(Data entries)
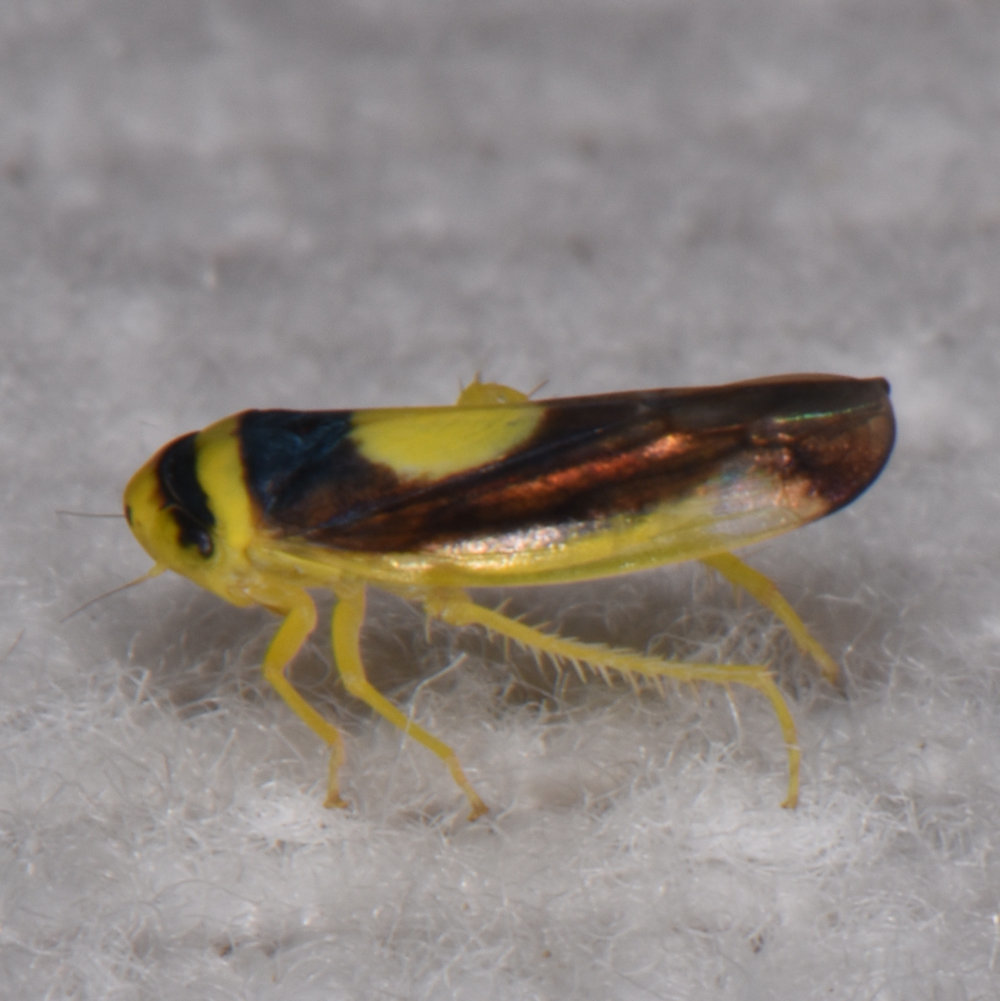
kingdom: Animalia
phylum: Arthropoda
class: Insecta
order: Hemiptera
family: Cicadellidae
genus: Colladonus
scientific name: Colladonus clitellarius
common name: The saddleback leafhopper
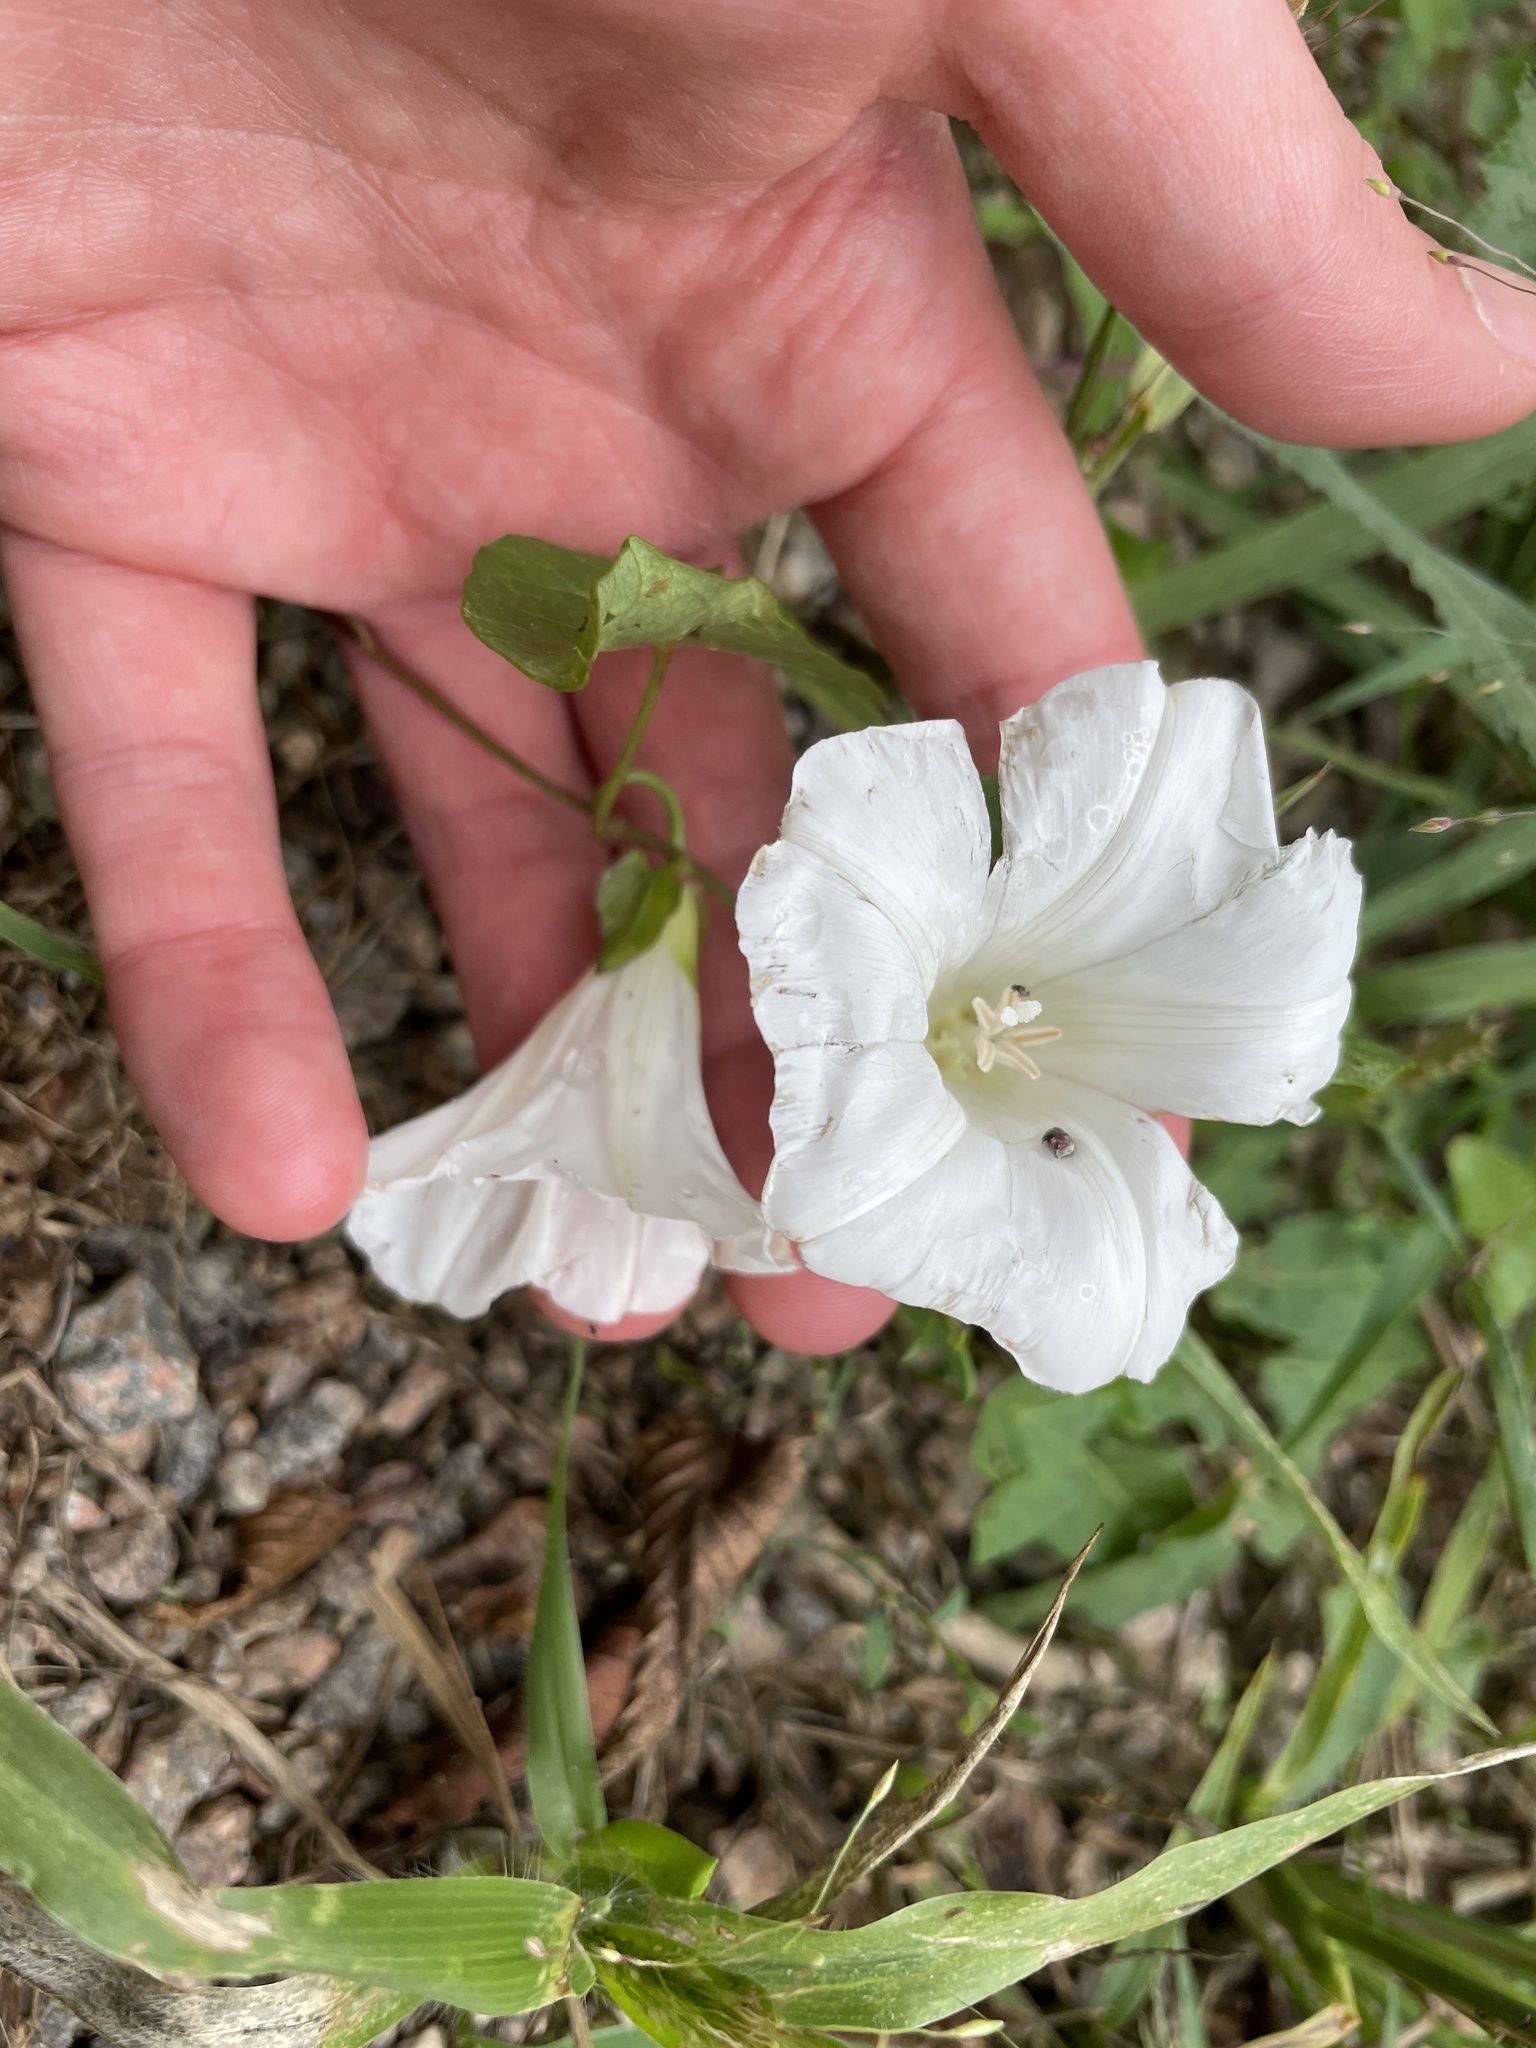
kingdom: Plantae
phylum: Tracheophyta
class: Magnoliopsida
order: Solanales
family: Convolvulaceae
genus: Calystegia
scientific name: Calystegia sepium
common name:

→ What you need to do: Switch "common name" to "vernacular name" throughout the listing above, keeping everything else the same. Leave the pictures out of your answer.

→ Written answer:
kingdom: Animalia
phylum: Arthropoda
class: Insecta
order: Hemiptera
family: Cicadellidae
genus: Colladonus
scientific name: Colladonus clitellarius
vernacular name: The saddleback leafhopper
kingdom: Plantae
phylum: Tracheophyta
class: Magnoliopsida
order: Solanales
family: Convolvulaceae
genus: Calystegia
scientific name: Calystegia sepium
vernacular name:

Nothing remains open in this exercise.